Faits et procédure. Une entreprise procède à des enquêtes sur ses salariés, les candidats à l’embauche, ses clients ou ses prestataires. En effet, le directeur de la sécurité de cette société demande à un enquêteur privé de collecter des informations sur ces derniers, notamment les antécédents judiciaires, les renseignements bancaires, téléphoniques, sur leur véhicule et leurs propriétés, la situation matrimoniale, leur état de santé, leur qualité de locataire ou de propriétaire ainsi que leurs déplacements à l’étranger.
Cette collecte d’informations résulte de la capture et du recoupement d’informations diffusées sur des sites publics tels que sites web, annuaires, forums de discussion, réseaux sociaux, sites de presse régionale.
La cour d’appel estime que ces faits constituent un délit de collecte de données à caractère personnel par un moyen déloyal au motif que ces données ont fait l’objet d’une utilisation sans rapport avec l’objet de leur mise en ligne et ont été recueillies à l’insu des personnes concernées, ainsi privées du droit d’opposition institué par la loi n° 78-17, du 6 janvier 1978 dite « Informatique et libertés » N° Lexbase : L8794AGS.
Le pourvoi, formé contre cette décision, soutient que les données collectées sont des données en open source du fait qu’elles soient rendues publiques par voie de presse ou diffusées publiquement par une personne sur un réseau social, de sorte que le moyen de collecte ne peut donc pas être déloyal.
Solution. Énonçant la solution susvisée, la Chambre criminelle de la Cour de cassation affirme que le fait que les données à caractère personnel collectées ont été pour partie en accès libre sur internet, ne retire rien au caractère déloyal de cette collecte, dès lors qu’une telle collecte, de surcroît réalisée à des fins dévoyées de profilage des personnes concernées et d'investigation dans leur vie privée, à l'insu de celles-ci, ne pouvait s'effectuer sans qu'elles en soient informées.
Une telle pratique déloyale constitue un délit de collecte de données.

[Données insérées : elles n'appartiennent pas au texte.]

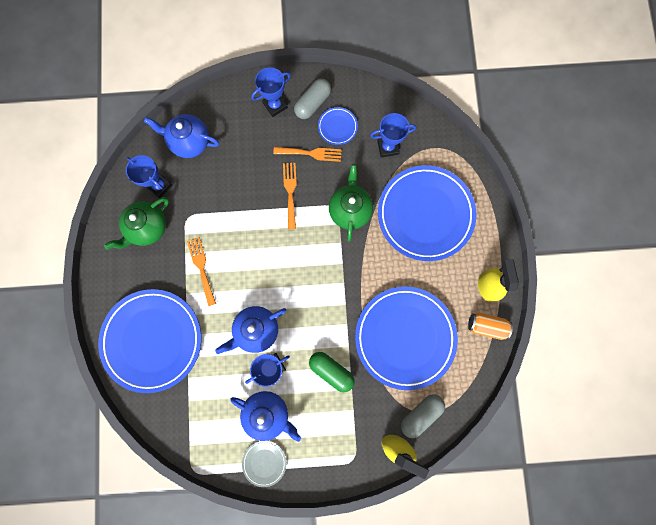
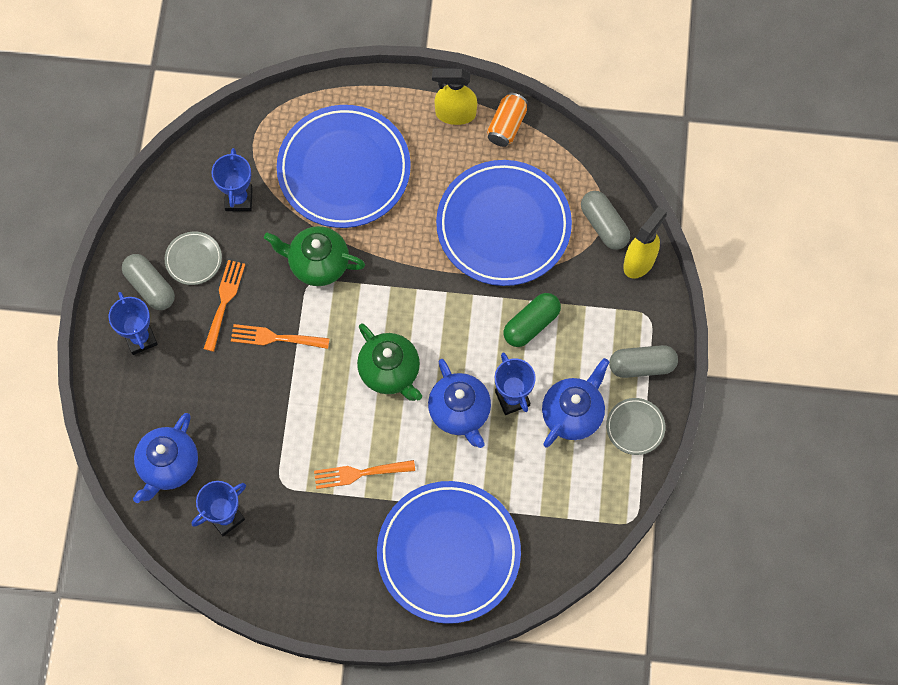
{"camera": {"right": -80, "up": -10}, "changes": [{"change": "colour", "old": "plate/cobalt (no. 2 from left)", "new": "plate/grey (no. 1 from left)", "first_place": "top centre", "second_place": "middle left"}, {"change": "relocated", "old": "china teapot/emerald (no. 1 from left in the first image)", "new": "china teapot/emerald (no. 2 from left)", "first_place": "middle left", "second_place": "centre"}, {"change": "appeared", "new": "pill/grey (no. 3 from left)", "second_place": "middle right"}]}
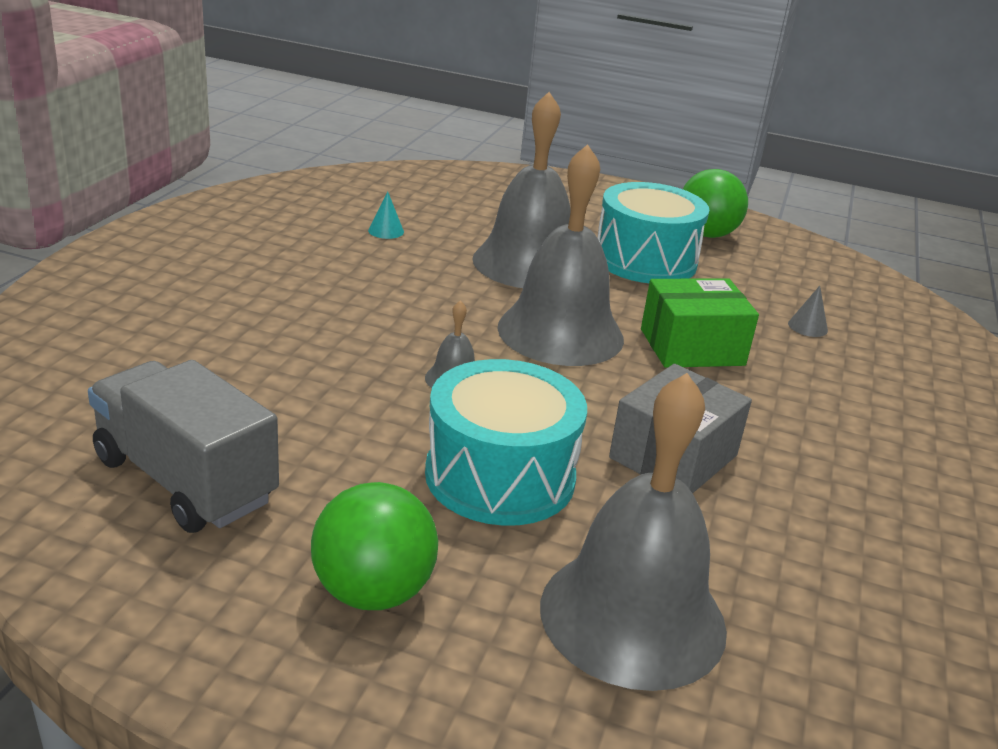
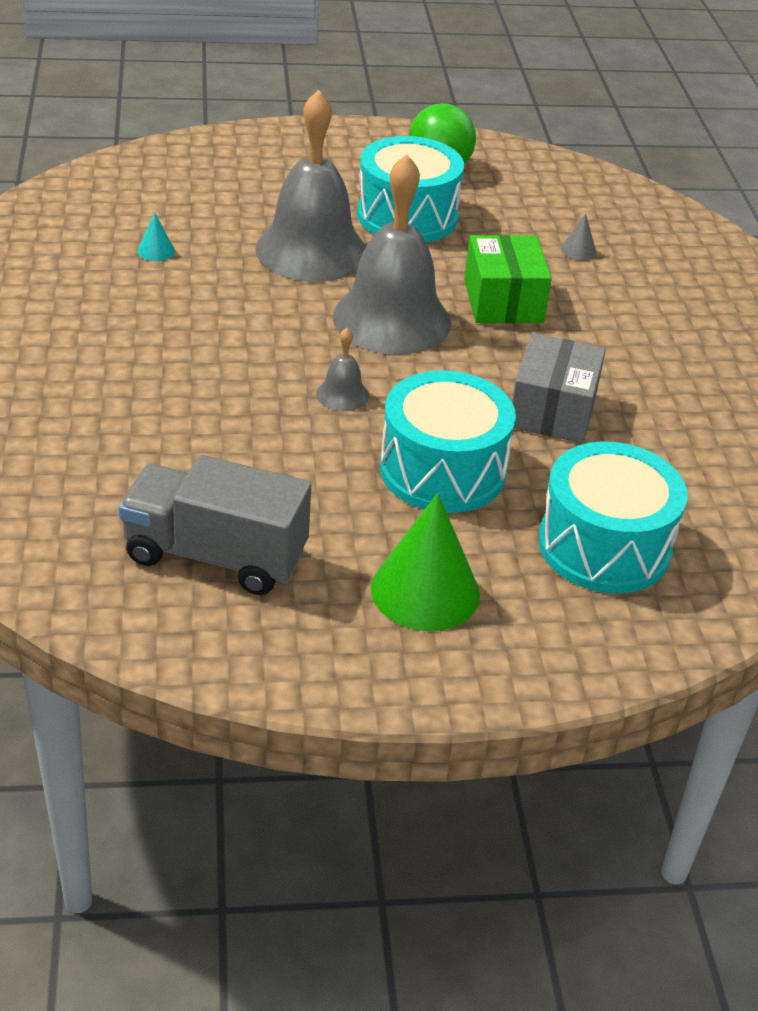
{"camera": {"right": -25, "up": 10}, "changes": [{"change": "exchanged", "old": "sphere/emerald (no. 1 from left)", "new": "cone shape/emerald", "first_place": "bottom centre", "second_place": "centre"}, {"change": "spun", "old": "package/emerald", "first_place": "middle right", "second_place": "top right", "degrees": -60}, {"change": "exchanged", "old": "school bell/grey (no. 4 from left)", "new": "toy drum/turquoise (no. 3 from left)", "first_place": "bottom centre", "second_place": "middle right"}]}
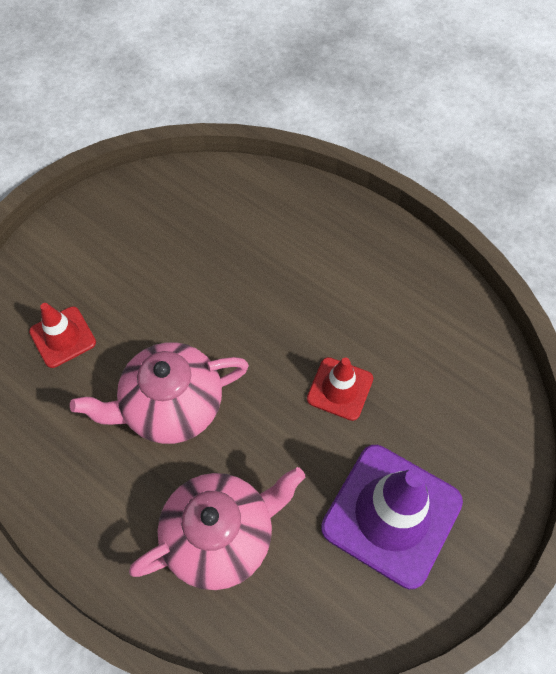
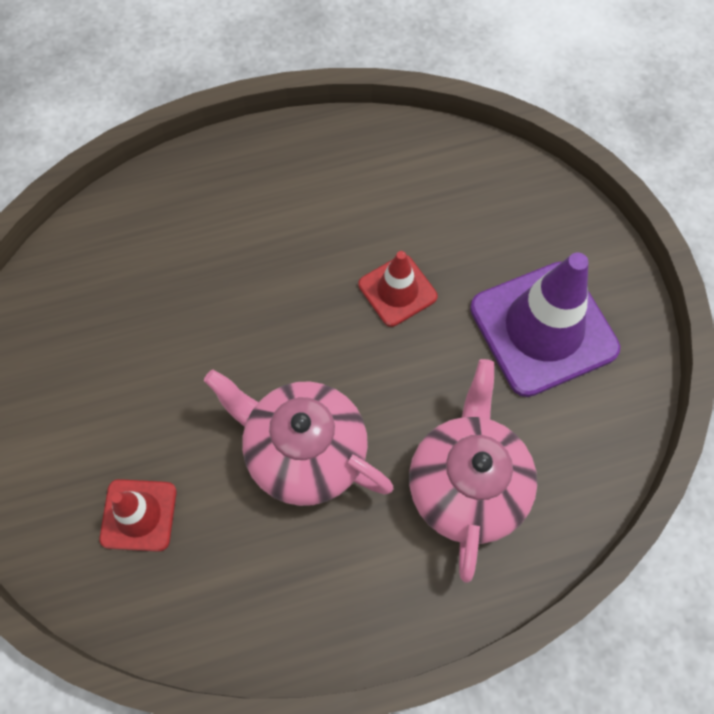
{"camera": {"right": -55, "up": 5}, "changes": [{"change": "spun", "old": "china teapot/rose-pink (no. 1 from left)", "first_place": "middle left", "second_place": "centre", "degrees": 105}]}
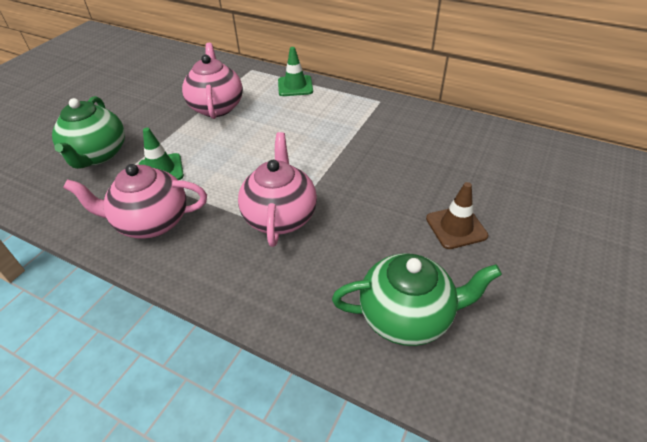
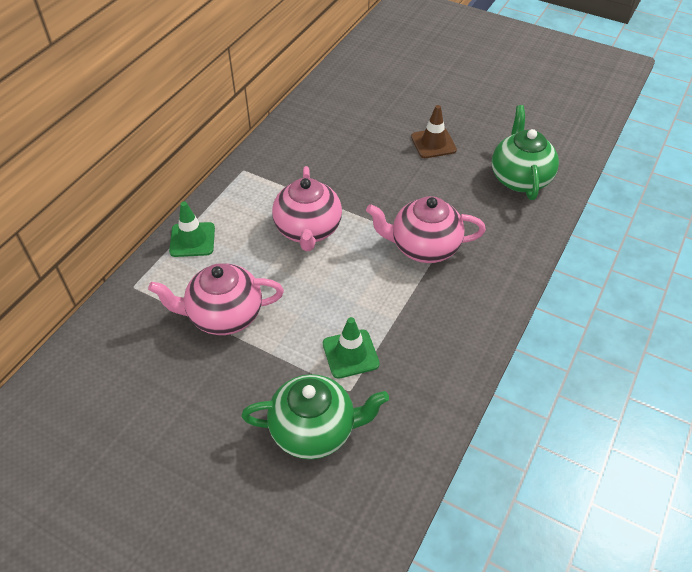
{"camera": {"right": -90, "up": 5}, "changes": [{"change": "relocated", "old": "china teapot/rose-pink (no. 1 from left in the first image)", "new": "china teapot/rose-pink (no. 2 from left)", "first_place": "middle left", "second_place": "centre"}]}
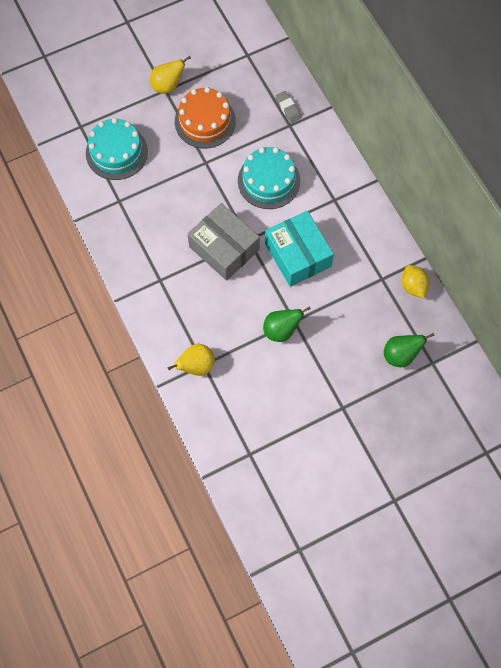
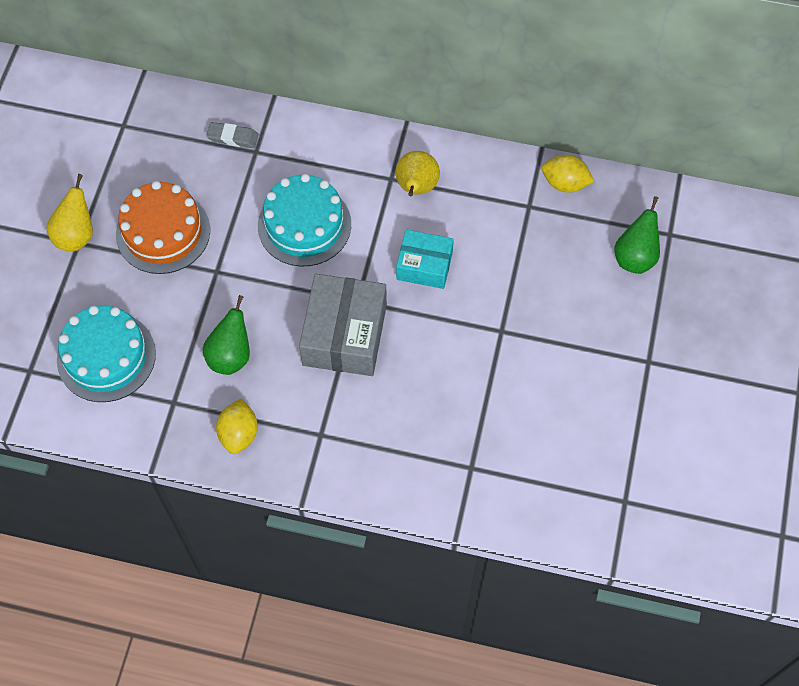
{"camera": {"right": -50, "up": -5}, "changes": [{"change": "relocated", "old": "pear fruit/emerald (no. 1 from left)", "first_place": "centre", "second_place": "middle left"}, {"change": "appeared", "new": "toy lemon/golden (no. 1 from left)", "second_place": "middle left"}, {"change": "spun", "old": "package/grey", "first_place": "centre", "second_place": "centre", "degrees": -75}, {"change": "relocated", "old": "pear fruit/golden (no. 2 from left)", "first_place": "centre", "second_place": "top centre"}, {"change": "size", "old": "package/turquoise", "first_place": "centre", "second_place": "centre", "factor": 0.62}]}
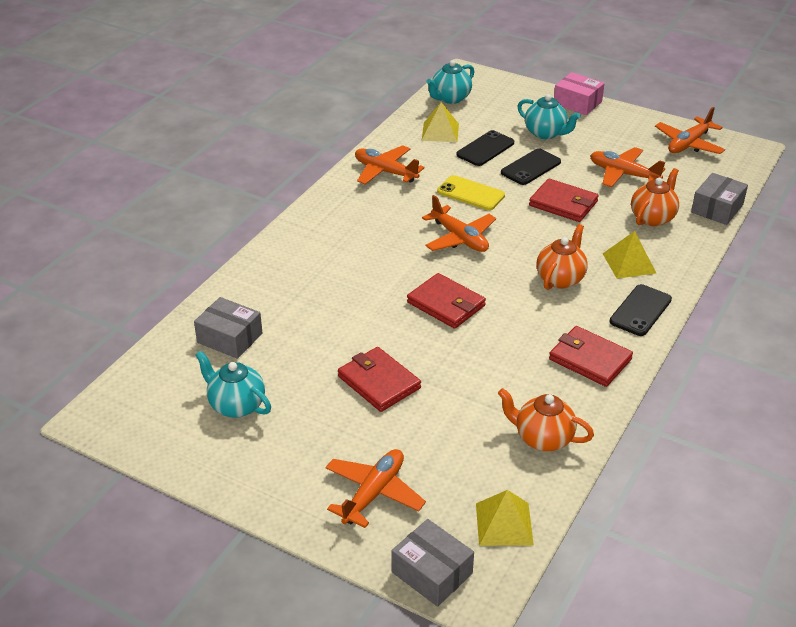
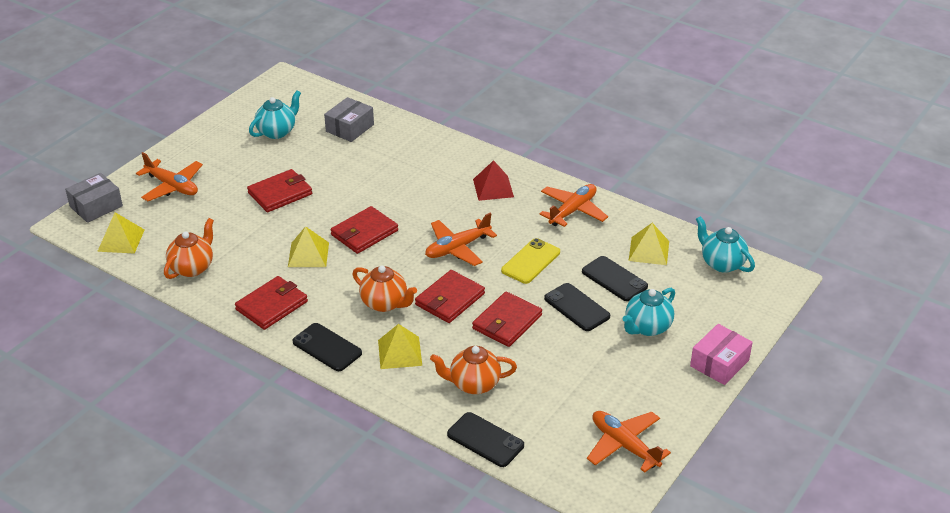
{"camera": {"right": 95, "up": 0}, "changes": [{"change": "appeared", "new": "pyramid shape/golden (no. 2 from left)", "second_place": "middle left"}, {"change": "appeared", "new": "billfold/red (no. 4 from left)", "second_place": "centre"}, {"change": "spun", "old": "china teapot/orange (no. 3 from left)", "first_place": "top right", "second_place": "bottom centre", "degrees": 135}, {"change": "exchanged", "old": "package/grey (no. 3 from left)", "new": "phone/jet-black (no. 2 from left)", "first_place": "top right", "second_place": "bottom centre"}, {"change": "appeared", "new": "pyramid shape/red", "second_place": "centre"}, {"change": "missing", "old": "toy plane/orange (no. 4 from left)", "first_place": "top right"}]}
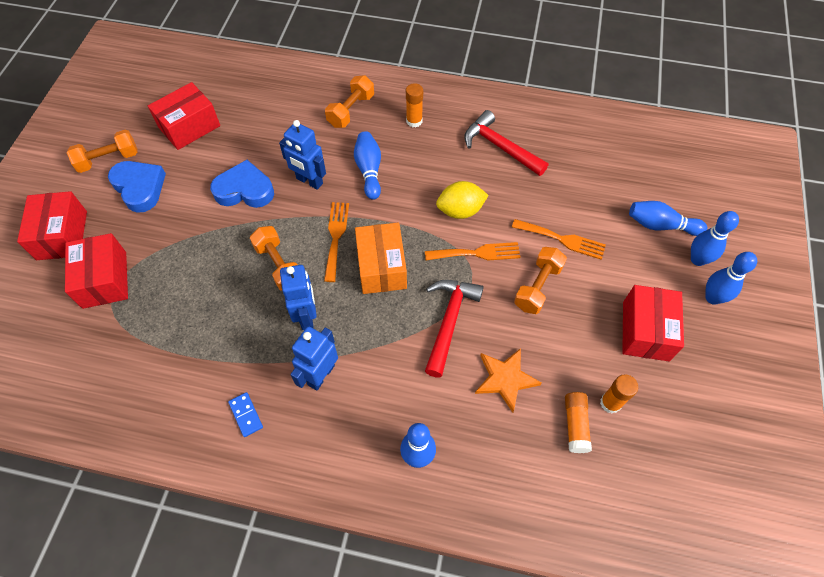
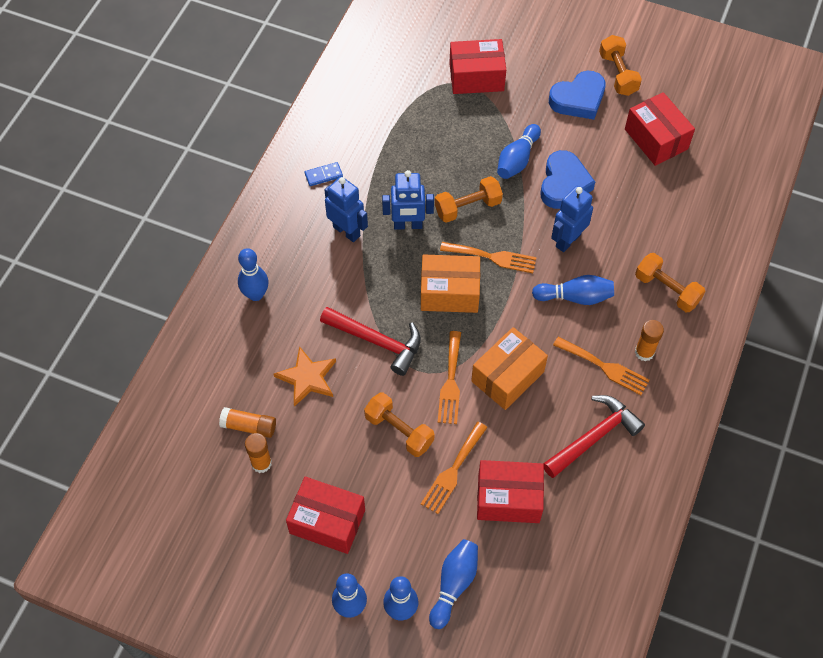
{"camera": {"right": 100, "up": 0}, "changes": [{"change": "exchanged", "old": "toy lemon/golden", "new": "package/orange (no. 2 from left)", "first_place": "centre", "second_place": "centre"}, {"change": "relocated", "old": "package/red (no. 1 from left in the first image)", "new": "package/red (no. 3 from left)", "first_place": "middle left", "second_place": "bottom centre"}, {"change": "appeared", "new": "bowling pin/cobalt (no. 5 from left)", "second_place": "top centre"}, {"change": "appeared", "new": "table fork/orange (no. 4 from left)", "second_place": "middle right"}]}
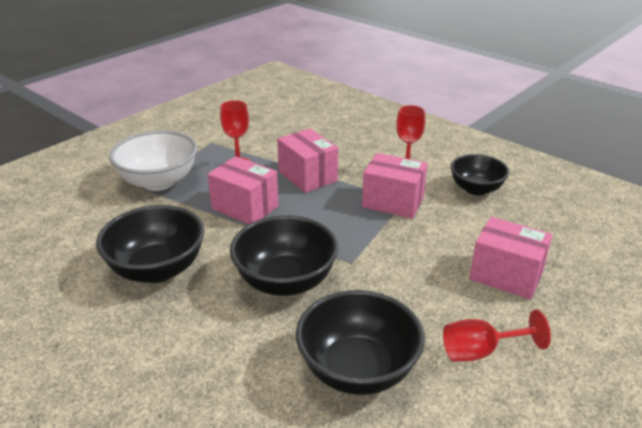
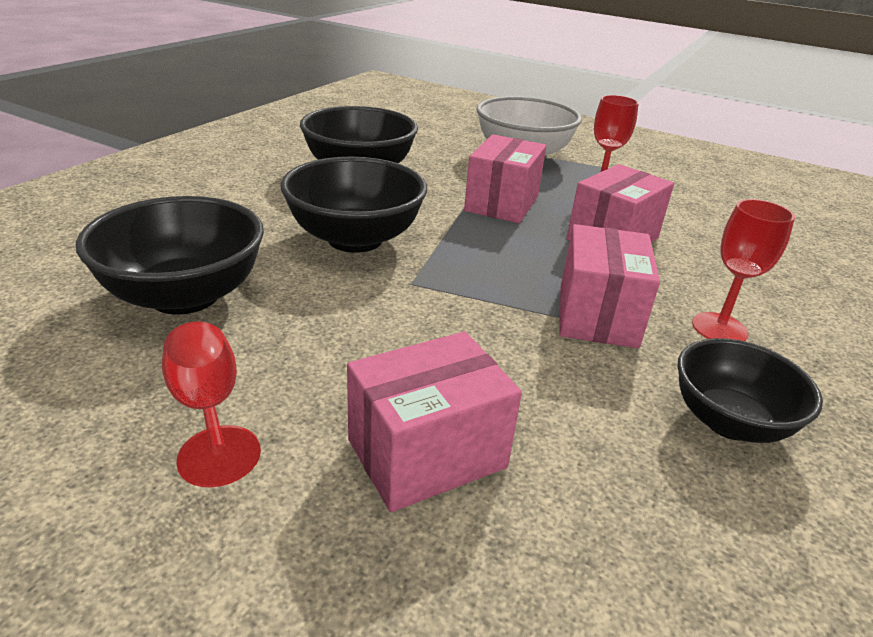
{"camera": {"right": 75, "up": 0}, "changes": [{"change": "spun", "old": "package/rose-pink (no. 4 from left in the first image)", "first_place": "middle right", "second_place": "centre", "degrees": 45}]}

Cette décision apporte des précisions sur la pratique à avoir en matière de recrutement. En effet, les procédés de recrutement impliquent souvent une vérification des antécédents du candidat (parcours universitaires, expériences professionnelles et casier judiciaire). Cette vérification est néanmoins encadrée par le Règlement général de la protection des données N° Lexbase : L0189K8I.
Ainsi, une pratique déloyale dans le traitement des données à caractère personnel dans le cadre du recrutement ou de la gestion du personnel peut engager la responsabilité pénale de l’employeur.